(Selected passage begins)

Failback Sample Application to primary managed cluster.
After removing the network fence for the primary managed cluster and rebooting worker nodes, modify the application DRPlacementControl resource on the Hub Cluster and change the action to Relocate to trigger a failback to the preferredCluster.

2. Deploy and Configure ACM for Multisite connectivity

This installation method requires you have three OpenShift clusters that have network reachability between them. For the purposes of this document we will use this reference for the clusters:

Hub cluster is where ACM, ODF Multisite-orchestrator and ODR Hub controllers are installed.
Primary managed cluster is where ODF, ODR Cluster controller, and Applications are installed.
Secondary managed cluster is where ODF, ODR Cluster controller, and Applications are installed.

2.1. Install ACM and MultiClusterHub

Find ACM in OperatorHub on the Hub cluster and follow instructions to install this operator.

Figure 1. OperatorHub filter for Advanced Cluster Management

Verify that the operator was successfully installed and that the MultiClusterHub is ready to be installed.

(Selected passage ends)
(Source material begins)

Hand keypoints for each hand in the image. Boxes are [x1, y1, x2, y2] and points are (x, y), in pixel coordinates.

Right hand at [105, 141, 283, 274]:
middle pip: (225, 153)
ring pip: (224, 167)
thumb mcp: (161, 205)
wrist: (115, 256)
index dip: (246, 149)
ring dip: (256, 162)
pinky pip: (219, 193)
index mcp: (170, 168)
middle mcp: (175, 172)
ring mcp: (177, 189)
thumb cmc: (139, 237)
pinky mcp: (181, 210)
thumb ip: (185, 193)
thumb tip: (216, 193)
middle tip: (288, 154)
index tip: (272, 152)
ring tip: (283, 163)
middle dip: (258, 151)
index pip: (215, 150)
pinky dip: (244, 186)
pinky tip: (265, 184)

(Source material ends)
(Source material begins)

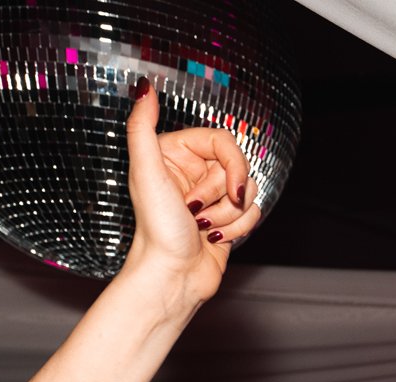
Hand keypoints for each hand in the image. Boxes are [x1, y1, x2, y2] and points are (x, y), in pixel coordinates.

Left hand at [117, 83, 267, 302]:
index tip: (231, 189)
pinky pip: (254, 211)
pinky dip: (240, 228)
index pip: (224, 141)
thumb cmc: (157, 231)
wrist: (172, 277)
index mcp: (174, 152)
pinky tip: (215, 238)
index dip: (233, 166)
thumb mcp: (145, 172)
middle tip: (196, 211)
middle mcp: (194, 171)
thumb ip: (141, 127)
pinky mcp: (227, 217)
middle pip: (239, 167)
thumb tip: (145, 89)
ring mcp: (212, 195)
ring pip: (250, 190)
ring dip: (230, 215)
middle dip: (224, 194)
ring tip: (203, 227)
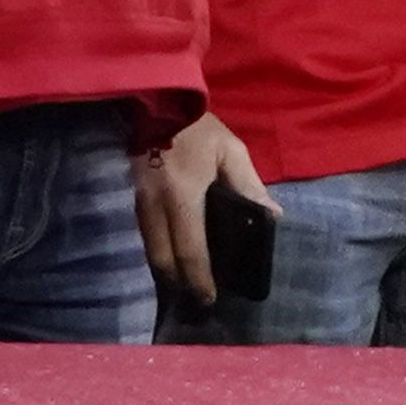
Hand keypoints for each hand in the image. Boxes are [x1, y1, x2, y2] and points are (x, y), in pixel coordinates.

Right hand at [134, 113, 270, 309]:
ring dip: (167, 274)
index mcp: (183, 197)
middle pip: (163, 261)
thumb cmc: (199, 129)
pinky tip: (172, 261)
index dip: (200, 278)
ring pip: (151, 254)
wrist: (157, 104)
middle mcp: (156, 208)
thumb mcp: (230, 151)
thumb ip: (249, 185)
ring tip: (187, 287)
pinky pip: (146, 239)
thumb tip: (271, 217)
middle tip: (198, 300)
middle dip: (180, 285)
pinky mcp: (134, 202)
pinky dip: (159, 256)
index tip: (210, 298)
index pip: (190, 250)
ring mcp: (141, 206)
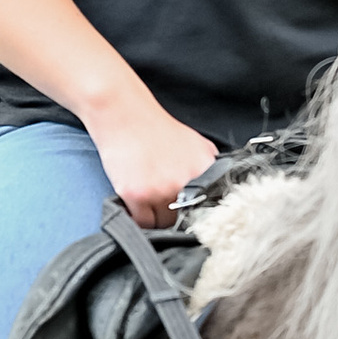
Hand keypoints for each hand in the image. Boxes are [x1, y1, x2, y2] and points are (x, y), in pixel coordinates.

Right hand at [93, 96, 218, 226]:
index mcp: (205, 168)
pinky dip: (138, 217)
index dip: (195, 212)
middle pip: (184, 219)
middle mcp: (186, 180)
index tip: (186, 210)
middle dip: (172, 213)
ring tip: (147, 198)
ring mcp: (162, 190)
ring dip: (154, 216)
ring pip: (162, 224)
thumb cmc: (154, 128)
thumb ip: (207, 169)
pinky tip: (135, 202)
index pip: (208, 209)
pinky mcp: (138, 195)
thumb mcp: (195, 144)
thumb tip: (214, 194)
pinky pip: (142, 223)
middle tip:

(Source material ends)
(Source material begins)

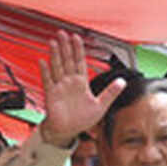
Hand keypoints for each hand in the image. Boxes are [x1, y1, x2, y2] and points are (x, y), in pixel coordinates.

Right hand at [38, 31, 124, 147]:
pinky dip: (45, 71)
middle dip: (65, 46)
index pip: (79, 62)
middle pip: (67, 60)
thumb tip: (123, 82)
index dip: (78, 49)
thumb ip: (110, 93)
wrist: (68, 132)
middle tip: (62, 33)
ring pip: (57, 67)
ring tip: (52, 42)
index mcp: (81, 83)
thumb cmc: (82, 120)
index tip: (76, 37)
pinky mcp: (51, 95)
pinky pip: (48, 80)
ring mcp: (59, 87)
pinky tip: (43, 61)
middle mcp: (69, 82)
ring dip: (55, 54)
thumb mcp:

(Source material ends)

# What to do
1. According to the cluster setup passage, which components are installed on the Hub cluster?
2. Write out the stretch of the cluster setup passage from "Failback Sample Application" through "to the preferredCluster.", switching "Relocate" to "Failover".

# Outputs by task
1. ACM, ODF Multisite-orchestrator, and ODR Hub controllers are installed on the Hub cluster.

2.
Failback Sample Application to primary managed cluster.
After removing the network fence for the primary managed cluster and rebooting worker nodes, modify the application DRPlacementControl resource on the Hub Cluster and change the action to Failover to trigger a failback to the preferredCluster.